BEGIN
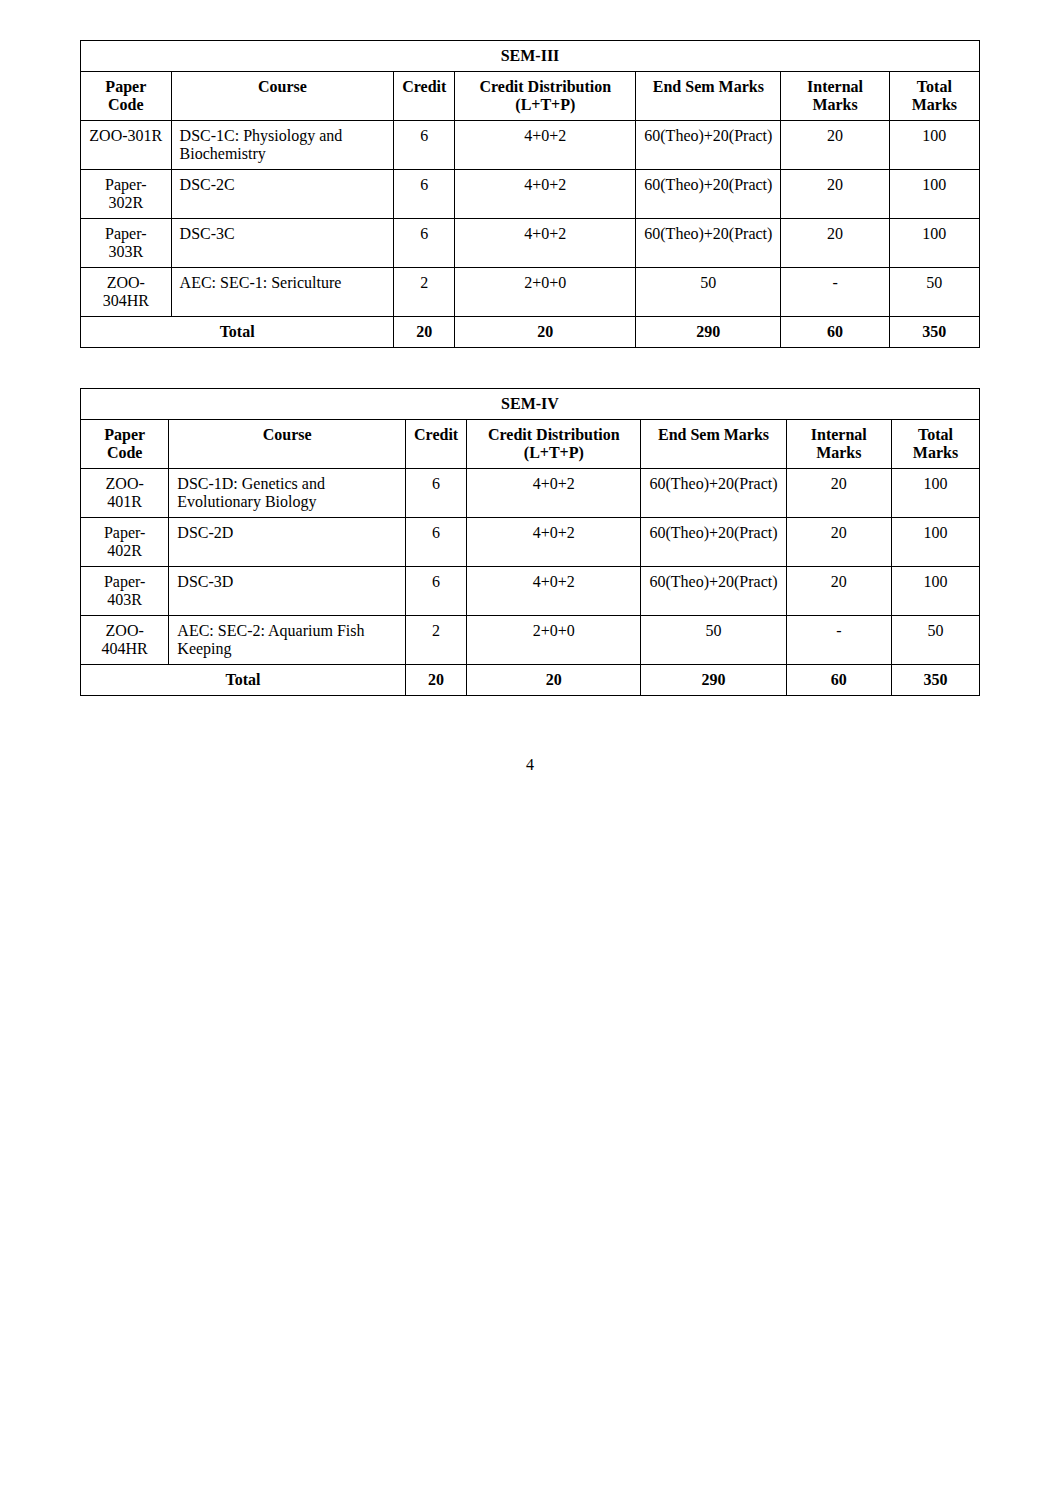SEM-III
| Paper Code | Course | Credit | Credit Distribution (L+T+P) | End Sem Marks | Internal Marks | Total Marks |
| --- | --- | --- | --- | --- | --- | --- |
| ZOO-301R | DSC-1C: Physiology and Biochemistry | 6 | 4+0+2 | 60(Theo)+20(Pract) | 20 | 100 |
| Paper-302R | DSC-2C | 6 | 4+0+2 | 60(Theo)+20(Pract) | 20 | 100 |
| Paper-303R | DSC-3C | 6 | 4+0+2 | 60(Theo)+20(Pract) | 20 | 100 |
| ZOO-304HR | AEC: SEC-1: Sericulture | 2 | 2+0+0 | 50 | - | 50 |
| Total | 20 | 20 | 290 | 60 | 350 |
SEM-IV
| Paper Code | Course | Credit | Credit Distribution (L+T+P) | End Sem Marks | Internal Marks | Total Marks |
| --- | --- | --- | --- | --- | --- | --- |
| ZOO-401R | DSC-1D: Genetics and Evolutionary Biology | 6 | 4+0+2 | 60(Theo)+20(Pract) | 20 | 100 |
| Paper-402R | DSC-2D | 6 | 4+0+2 | 60(Theo)+20(Pract) | 20 | 100 |
| Paper-403R | DSC-3D | 6 | 4+0+2 | 60(Theo)+20(Pract) | 20 | 100 |
| ZOO-404HR | AEC: SEC-2: Aquarium Fish Keeping | 2 | 2+0+0 | 50 | - | 50 |
| Total | 20 | 20 | 290 | 60 | 350 |
4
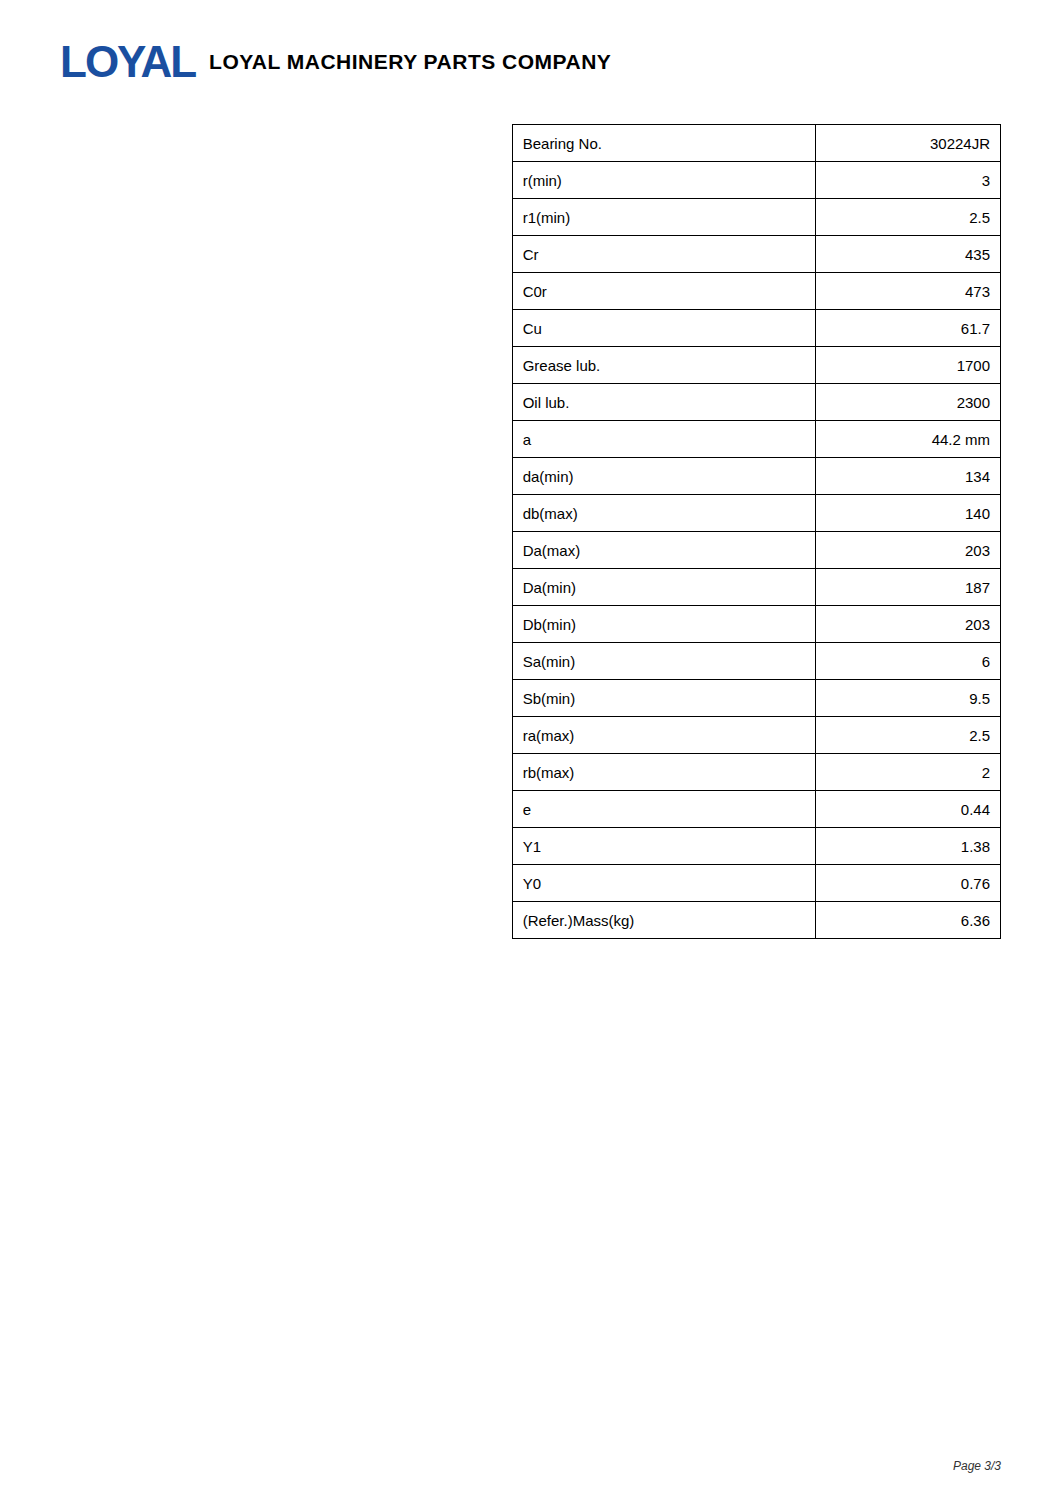LOYAL LOYAL MACHINERY PARTS COMPANY
| Bearing No. | 30224JR |
| r(min) | 3 |
| r1(min) | 2.5 |
| Cr | 435 |
| C0r | 473 |
| Cu | 61.7 |
| Grease lub. | 1700 |
| Oil lub. | 2300 |
| a | 44.2 mm |
| da(min) | 134 |
| db(max) | 140 |
| Da(max) | 203 |
| Da(min) | 187 |
| Db(min) | 203 |
| Sa(min) | 6 |
| Sb(min) | 9.5 |
| ra(max) | 2.5 |
| rb(max) | 2 |
| e | 0.44 |
| Y1 | 1.38 |
| Y0 | 0.76 |
| (Refer.)Mass(kg) | 6.36 |
Page 3/3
END
TASK ITEM
Nothing but the lines from the one containing "r1(min) | 2.5 |" through the end of the entries belongs in the answer; repeat them exactly.

OUTPUT OF THE EXERCISE
| r1(min) | 2.5 |
| Cr | 435 |
| C0r | 473 |
| Cu | 61.7 |
| Grease lub. | 1700 |
| Oil lub. | 2300 |
| a | 44.2 mm |
| da(min) | 134 |
| db(max) | 140 |
| Da(max) | 203 |
| Da(min) | 187 |
| Db(min) | 203 |
| Sa(min) | 6 |
| Sb(min) | 9.5 |
| ra(max) | 2.5 |
| rb(max) | 2 |
| e | 0.44 |
| Y1 | 1.38 |
| Y0 | 0.76 |
| (Refer.)Mass(kg) | 6.36 |
Page 3/3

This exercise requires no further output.